GetOrganelle: a simple and fast pipeline for de novo assembly of a complete circular chloroplast genome using genome skimming data

Jian-Jun Jian; Wen-Bin Yu; Jun-Bo Yang; Yu Song; Ting-Shuang Yi; De-Zhu Li

doi:10.1101/256479

Abstract

Background: Chloroplast genes and genomes are the most important genomic data for plant phylogeny and DNA barcoding. Since the rapid development of high throughput sequencing technologies, it is cheap to get the low coverage data of whole genome, which is enough to assemble a complete chloroplast genome. To date, there are many assembly processes/pipelines described to assemble a complete chloroplast genome. In this study, we reported a simple and fast procedure to assemble a circular chloroplast genome using GetOrganelle pipeline.

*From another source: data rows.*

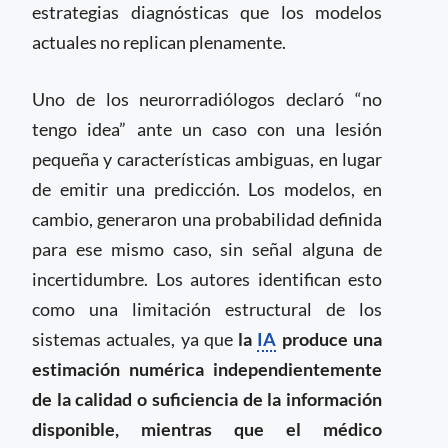
estrategias diagnósticas que los modelos
actuales no replican plenamente.
Uno de los neurorradiólogos declaró “no
tengo idea” ante un caso con una lesión
pequeña y características ambiguas, en lugar
de emitir una predicción. Los modelos, en
cambio, generaron una probabilidad definida
para ese mismo caso, sin señal alguna de
incertidumbre. Los autores identifican esto
como una limitación estructural de los
sistemas actuales, ya que
la
IA
produce una
estimación numérica independientemente
de la calidad o suficiencia de la información
disponible, mientras que el médico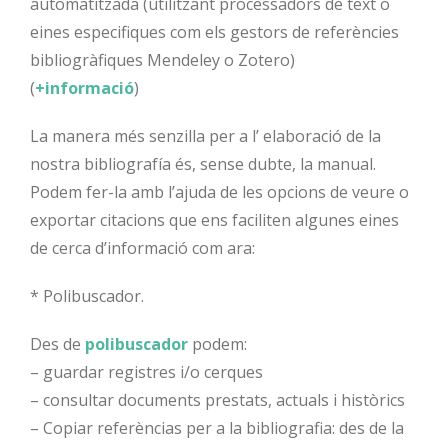
automatitzada (utilitzant processadors de text o
eines especifiques com els gestors de referències
bibliogràfiques Mendeley o Zotero)
(
+informació
)
La manera més senzilla per a l’ elaboració de la
nostra bibliografía és, sense dubte, la manual.
Podem fer-la amb l’ajuda de les opcions de veure o
exportar citacions que ens faciliten algunes eines
de cerca d’informació com ara:
* Polibuscador.
Des de
polibuscador
podem:
– guardar registres i/o cerques
– consultar documents prestats, actuals i històrics
– Copiar referèncias per a la bibliografia: des de la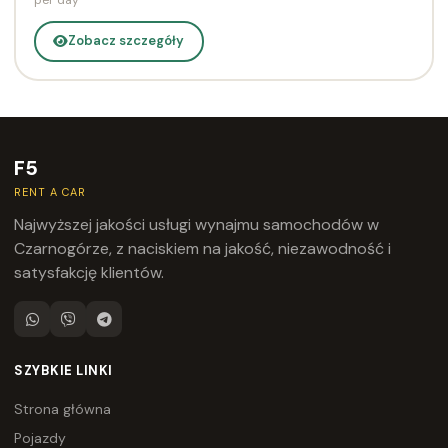
Zobacz szczegóły
F5
RENT A CAR
Najwyższej jakości usługi wynajmu samochodów w
Czarnogórze, z naciskiem na jakość, niezawodność i
satysfakcję klientów.
SZYBKIE LINKI
Strona główna
Pojazdy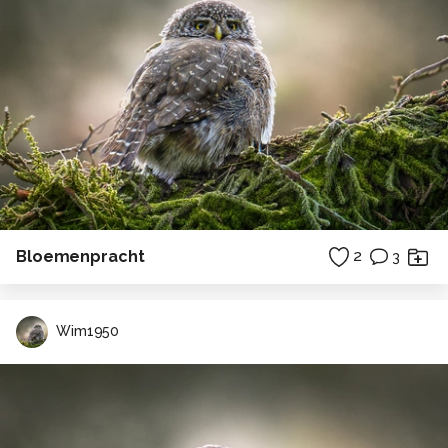
Bloemenpracht
2
3
Wim1950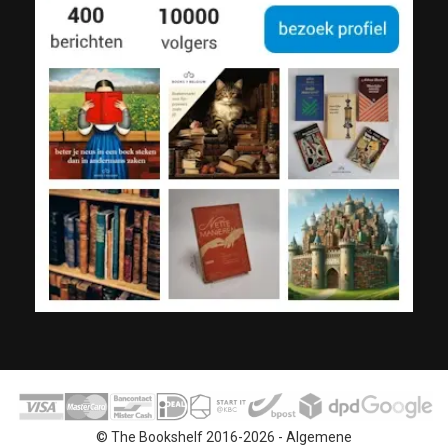
© The Bookshelf 2016-2026 -
Algemene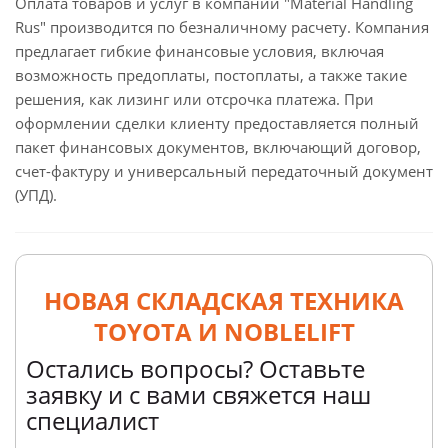
Оплата товаров и услуг в компании "Material Handling
Rus" производится по безналичному расчету. Компания
предлагает гибкие финансовые условия, включая
возможность предоплаты, постоплаты, а также такие
решения, как лизинг или отсрочка платежа. При
оформлении сделки клиенту предоставляется полный
пакет финансовых документов, включающий договор,
счет-фактуру и универсальный передаточный документ
(УПД).
НОВАЯ СКЛАДСКАЯ ТЕХНИКА
TOYOTA И NOBLELIFT
Остались вопросы? Оставьте
заявку и с вами свяжется наш
специалист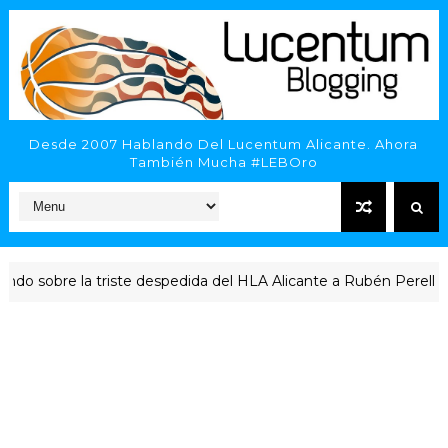
Desde 2007 Hablando Del Lucentum Alicante. Ahora
También Mucha #LEBOro
obre la triste despedida del HLA Alicante a Rubén Perelló
A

Findings: The GetOrganelle pipeline consists of four steps: 1) recruiting plastid-like reads; 2) de novo assembly using SPAdes; 3) filtering plastid-like contigs; and 4) visualizing and editing de novo assembly graph. Of them, the first three steps can be fulfilled automatically just using a combined command; and the fourth step is to visualize and evaluate the assemblies. Of 57 tested species with public datasets, we directly reassembled the circular chloroplast genome in 47 species. The eight non-circular species having break points, which may be caused by mononucleotide or dinonucleotide repeats, or small reads pool. In addition, we successfully assembled the circular chloroplast genome for the other 903 species of angiosperms using this pipeline, representing 41 families and 358 genera.

Conclusion: The GetOrganelle pipeline is an effective way for land plants to assemble the circular chloroplast genome, without needs for reference-guided scaffolding, gap filling nor start-end point closing. This pipeline can be also applied to assemble mitochondrial genomes and nuclear Ribosomal DNAs using genome skimming data.